Но, заботясь обо всех обитателях леса, Пётр Захарович имел особую привязанность к крохотным лесным труженикам — муравьям.
Целыми часами дедушка мог сидеть возле муравейника и следить за этими занятными существами.
— Нет, ты приглядись-ка получше, — бывало, говорил он, — это вот работники! С утра до ночи трудятся: кто соломинку тащит, кто листочек несёт, а кто на охоту отправился за слизняками, за гусеницами. Сколько погани разной уничтожат, не сочтёшь. Большую пользу лесу приносят.
Если Пётр Захарович видел, что муравей не может справиться со своей ношей, старик брал прутик или травинку и осторожно помогал маленькому труженику преодолеть препятствие. При этом Пётр Захарович ласково приговаривал:
— Ты не бойся, дурашка, я ж тебе вреда не сделаю, я ж помогаю тебе.
И должен сказать, что нигде я не видел таких огромных, никем не тронутых муравейников, как в лесу у Петра Захаровича. Это были настоящие лесные дворцы, сказочные терем-терема.
Да разве одни муравейники говорили о том, с какой душой выполняет дедушка своё любимое дело.
Нигде ещё не встречал я такого множества разных птиц и всякой другой живности, такого будто всегда улыбающегося леса.

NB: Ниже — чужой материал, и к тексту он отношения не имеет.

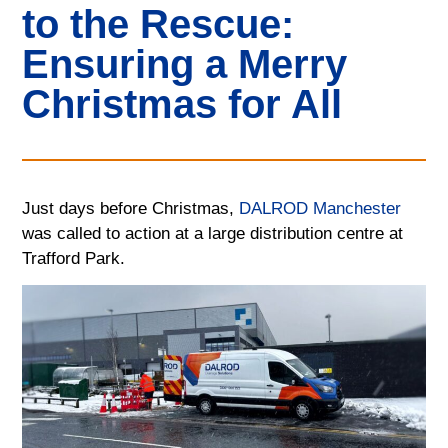
to the Rescue:
Ensuring a Merry
Christmas for All
Just days before Christmas,
DALROD Manchester
was called to action at a large distribution centre at
Trafford Park.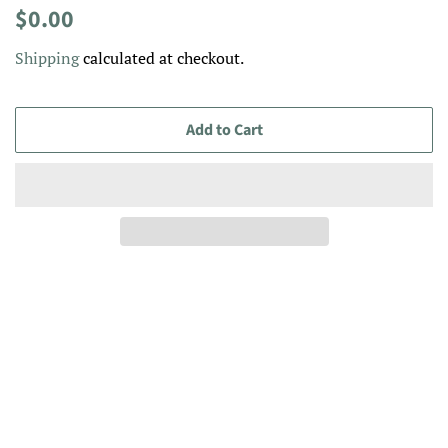
Regular
Sale
$0.00
price
price
Shipping
calculated at checkout.
Add to Cart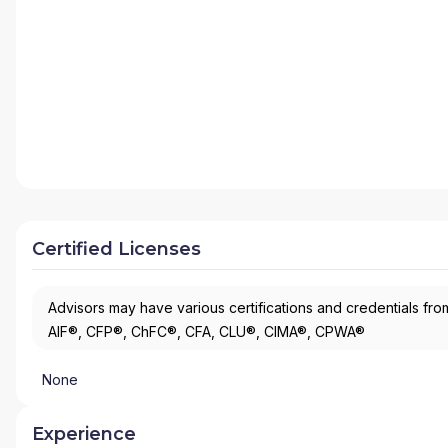
Certified Licenses
Advisors may have various certifications and credentials from
AIF®, CFP®, ChFC®, CFA, CLU®, CIMA®, CPWA®
None
Experience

Этот старый весёлый лес всем своим видом напоминал мне самого дедушку.
Незаметно пролетел мой отпуск в лесной сторожке. Пришло время возвращаться в город. Я простился с Петром Захаровичем, обещая будущим летом опять приехать на отпуск в его лесную избушку.
Увы, в следующее лето началась война. Наступили тяжёлые годы. Люди даже забыли о том, что такое покой и отдых.

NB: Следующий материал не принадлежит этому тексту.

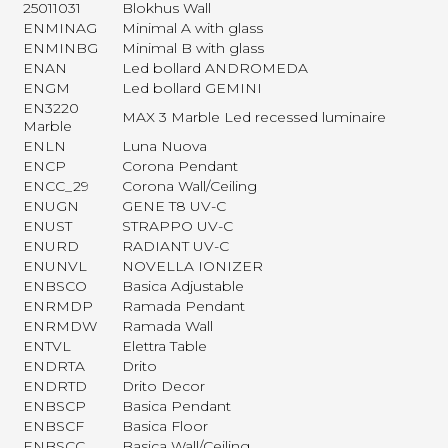
25011031
Blokhus Wall
ENMINAG
Minimal A with glass
ENMINBG
Minimal B with glass
ENAN
Led bollard ANDROMEDA
ENGM
Led bollard GEMINI
EN3220
MAX 3 Marble Led recessed luminaire
Marble
ENLN
Luna Nuova
ENCP
Corona Pendant
ENCC_29
Corona Wall/Ceiling
ENUGN
GENE T8 UV-C
ENUST
STRAPPO UV-C
ENURD
RADIANT UV-C
ENUNVL
NOVELLA IONIZER
ENBSCO
Basica Adjustable
ENRMDP
Ramada Pendant
ENRMDW
Ramada Wall
ENTVL
Elettra Table
ENDRTA
Drito
ENDRTD
Drito Decor
ENBSCP
Basica Pendant
ENBSCF
Basica Floor
ENBSCC
Basica Wall/Ceiling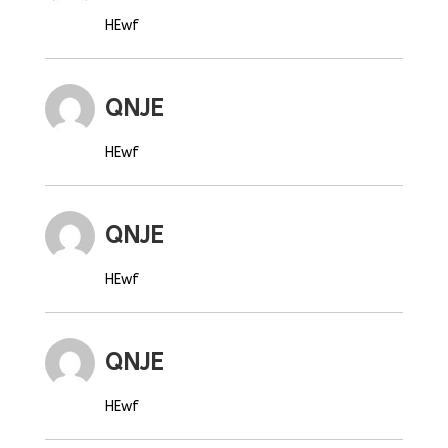
HEwf
QNJE
HEwf
QNJE
HEwf
QNJE
HEwf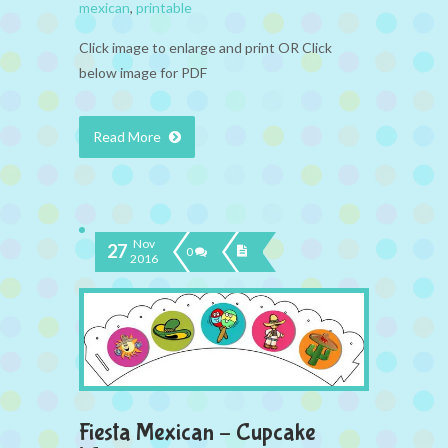
mexican
,
printable
Click image to enlarge and print OR Click
below image for PDF
Read More
Nov
27
0
2016
Fiesta Mexican – Cupcake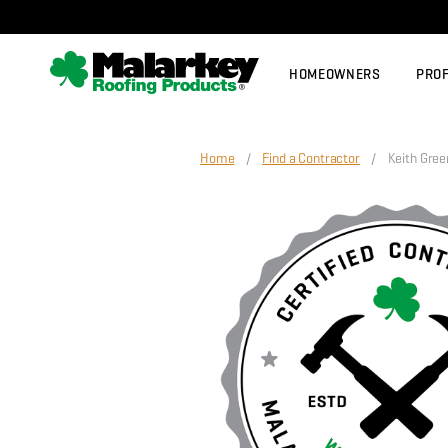
Skip to main content
HOMEOWNERS
PRO
Home
/
Find a Contractor
/ Keith Green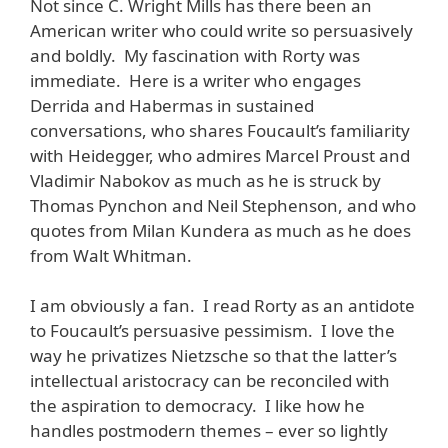
Not since C. Wright Mills has there been an
American writer who could write so persuasively
and boldly. My fascination with Rorty was
immediate. Here is a writer who engages
Derrida and Habermas in sustained
conversations, who shares Foucault’s familiarity
with Heidegger, who admires Marcel Proust and
Vladimir Nabokov as much as he is struck by
Thomas Pynchon and Neil Stephenson, and who
quotes from Milan Kundera as much as he does
from Walt Whitman.
I am obviously a fan. I read Rorty as an antidote
to Foucault’s persuasive pessimism. I love the
way he privatizes Nietzsche so that the latter’s
intellectual aristocracy can be reconciled with
the aspiration to democracy. I like how he
handles postmodern themes – ever so lightly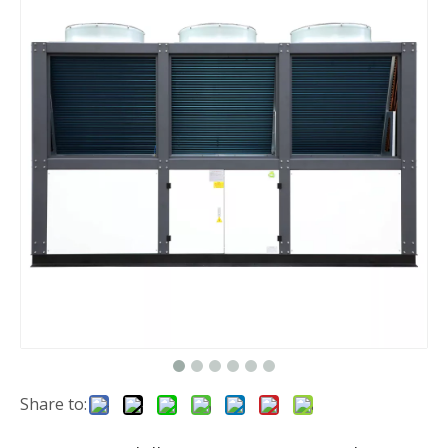
Share to: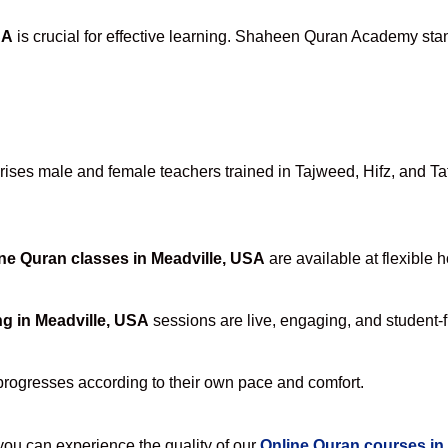
SA
is crucial for effective learning. Shaheen Quran Academy stand
ses male and female teachers trained in Tajweed, Hifz, and Tafs
ne Quran classes in Meadville, USA
are available at flexible 
g in Meadville, USA
sessions are live, engaging, and student-f
progresses according to their own pace and comfort.
u can experience the quality of our
Online Quran courses in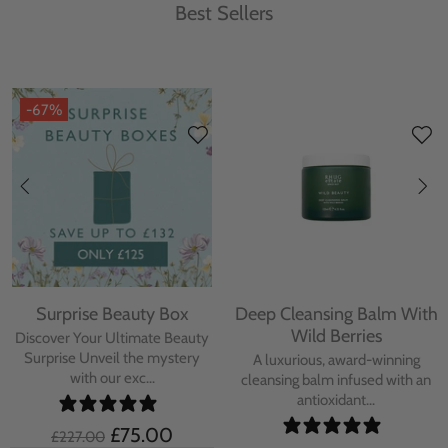
Best Sellers
-67%
Surprise Beauty Box
Deep Cleansing Balm With
Wild Berries
Discover Your Ultimate Beauty
Surprise Unveil the mystery
A luxurious, award-winning
with our exc...
cleansing balm infused with an
antioxidant...
£75.00
£227.00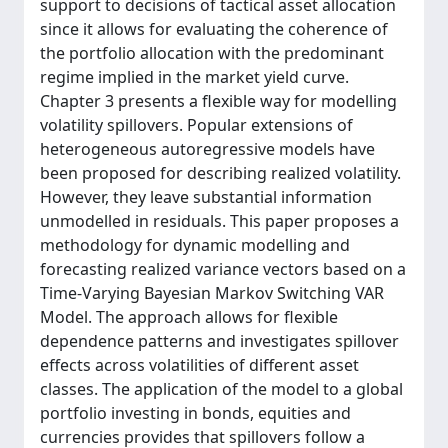
support to decisions of tactical asset allocation
since it allows for evaluating the coherence of
the portfolio allocation with the predominant
regime implied in the market yield curve.
Chapter 3 presents a flexible way for modelling
volatility spillovers. Popular extensions of
heterogeneous autoregressive models have
been proposed for describing realized volatility.
However, they leave substantial information
unmodelled in residuals. This paper proposes a
methodology for dynamic modelling and
forecasting realized variance vectors based on a
Time-Varying Bayesian Markov Switching VAR
Model. The approach allows for flexible
dependence patterns and investigates spillover
effects across volatilities of different asset
classes. The application of the model to a global
portfolio investing in bonds, equities and
currencies provides that spillovers follow a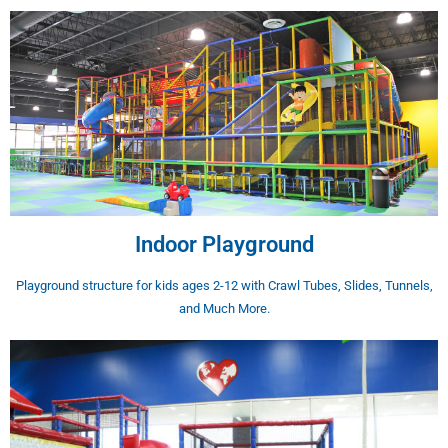
Indoor Playground
Playground structure for kids ages 2-12 with Crawl Tubes, Slides, Tunnels,
and Much More.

Только спустя десять лет мне вновь довелось побывать в знакомых местах.
И вот я опять бреду по той же лесной дороге, прямо к сторожке Петра Захаровича. Наверное, старика давно уже нет в живых. Кто же теперь там живёт, кто охраняет лес с его зверями, птицами, со сказочными дворцами-муравейниками? Деревья редеют. Впереди поляна. На ней сторожка. Но где же она? Может, я ошибся, попал на другое место? Нет, не ошибся. Вот здесь, под соснами, стоял деревянный домик. Полуразрушенный остов из кирпича — основание печи — да обломки сгнивших брёвен, целый ворох гнилушек — это всё, что осталось от домика Петра Захаровича, всё, что осталось как память о нём самом.
Но нет, не всё! Есть и ещё одна памятка. И кто же её смастерил? Именно те хлопотливые лесные труженики, о которых дедушка всегда так заботился.
Под старой сосной, где раньше была скамеечка, на которой старик сиживал по вечерам, на этом месте муравьи выстроили свой огромный лесной дворец.
Я подошёл к нему и даже улыбнулся. Как хорошо! Лесной дворец был построен из тех самых гнилушек, которые остались от домика лесника.
«Наверное, дедушка был бы доволен, если бы знал, как лесные жители используют остатки его старенького жилища», — подумал я.
Долго сидел я на лесной поляне и наблюдал за муравьями. А они всё тащили гнилушки, всё отстраивали из них своё удивительное жилище.
Потом я пошёл бродить по лесу, по тем местам, где мы хаживали вместе с Петром Захаровичем. Хотелось повидать и старый дуб, и барсучьи норы, и заросший черёмухой берег лесного ручья.
Уже стало темнеть, когда я наконец спохватился: ведь придётся идти обратно в деревню километров двенадцать, а то и больше. «Не беда, в этом лесу мне знакомы все дорожки, все тропы. Правда, за десять лет многие совсем заросли. Ничего, доберусь как-нибудь».